**Task requirements**.
Set down exactly the lines that run from the line with "需要补充的是，在数据库的**" to the end of the data, and nothing else.

** Data shown follows **

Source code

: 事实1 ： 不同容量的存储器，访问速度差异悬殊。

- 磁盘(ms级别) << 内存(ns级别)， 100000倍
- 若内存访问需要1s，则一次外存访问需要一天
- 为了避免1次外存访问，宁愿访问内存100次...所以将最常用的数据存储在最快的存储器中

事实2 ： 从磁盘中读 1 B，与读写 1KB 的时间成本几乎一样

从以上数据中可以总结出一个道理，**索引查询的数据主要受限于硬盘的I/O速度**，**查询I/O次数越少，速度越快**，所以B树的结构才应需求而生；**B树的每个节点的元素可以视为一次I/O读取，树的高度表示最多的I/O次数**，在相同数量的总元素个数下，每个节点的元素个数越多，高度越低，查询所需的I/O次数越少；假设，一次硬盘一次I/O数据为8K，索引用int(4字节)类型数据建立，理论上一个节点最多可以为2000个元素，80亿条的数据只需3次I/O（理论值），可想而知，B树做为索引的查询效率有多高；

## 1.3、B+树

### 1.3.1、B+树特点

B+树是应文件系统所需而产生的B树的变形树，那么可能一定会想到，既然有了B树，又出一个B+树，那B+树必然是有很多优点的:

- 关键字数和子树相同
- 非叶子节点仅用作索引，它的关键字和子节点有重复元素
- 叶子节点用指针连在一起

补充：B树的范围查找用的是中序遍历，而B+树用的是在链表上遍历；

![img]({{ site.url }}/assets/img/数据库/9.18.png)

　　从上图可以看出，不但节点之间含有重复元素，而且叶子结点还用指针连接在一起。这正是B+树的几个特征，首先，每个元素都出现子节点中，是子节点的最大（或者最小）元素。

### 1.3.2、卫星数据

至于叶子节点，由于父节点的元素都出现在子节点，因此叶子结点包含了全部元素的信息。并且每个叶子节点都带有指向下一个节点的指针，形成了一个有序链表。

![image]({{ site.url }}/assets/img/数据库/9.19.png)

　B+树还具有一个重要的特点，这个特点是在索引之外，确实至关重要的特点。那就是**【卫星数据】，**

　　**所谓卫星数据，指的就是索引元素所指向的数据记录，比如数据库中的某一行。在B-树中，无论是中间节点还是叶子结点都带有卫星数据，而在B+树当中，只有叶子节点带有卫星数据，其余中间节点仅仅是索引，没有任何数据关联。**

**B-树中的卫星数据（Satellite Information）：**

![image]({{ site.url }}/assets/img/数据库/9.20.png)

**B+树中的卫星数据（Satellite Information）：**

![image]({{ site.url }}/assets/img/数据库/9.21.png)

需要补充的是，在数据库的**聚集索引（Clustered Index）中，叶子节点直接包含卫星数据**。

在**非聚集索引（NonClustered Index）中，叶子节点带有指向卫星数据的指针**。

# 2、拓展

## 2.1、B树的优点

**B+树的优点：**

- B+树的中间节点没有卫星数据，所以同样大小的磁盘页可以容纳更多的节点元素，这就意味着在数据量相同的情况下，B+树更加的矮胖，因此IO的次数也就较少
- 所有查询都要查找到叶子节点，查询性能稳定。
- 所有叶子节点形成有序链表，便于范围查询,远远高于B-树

** End of Data shown **

**Task output**.
需要补充的是，在数据库的**聚集索引（Clustered Index）中，叶子节点直接包含卫星数据**。

在**非聚集索引（NonClustered Index）中，叶子节点带有指向卫星数据的指针**。

# 2、拓展

## 2.1、B树的优点

**B+树的优点：**

- B+树的中间节点没有卫星数据，所以同样大小的磁盘页可以容纳更多的节点元素，这就意味着在数据量相同的情况下，B+树更加的矮胖，因此IO的次数也就较少
- 所有查询都要查找到叶子节点，查询性能稳定。
- 所有叶子节点形成有序链表，便于范围查询,远远高于B-树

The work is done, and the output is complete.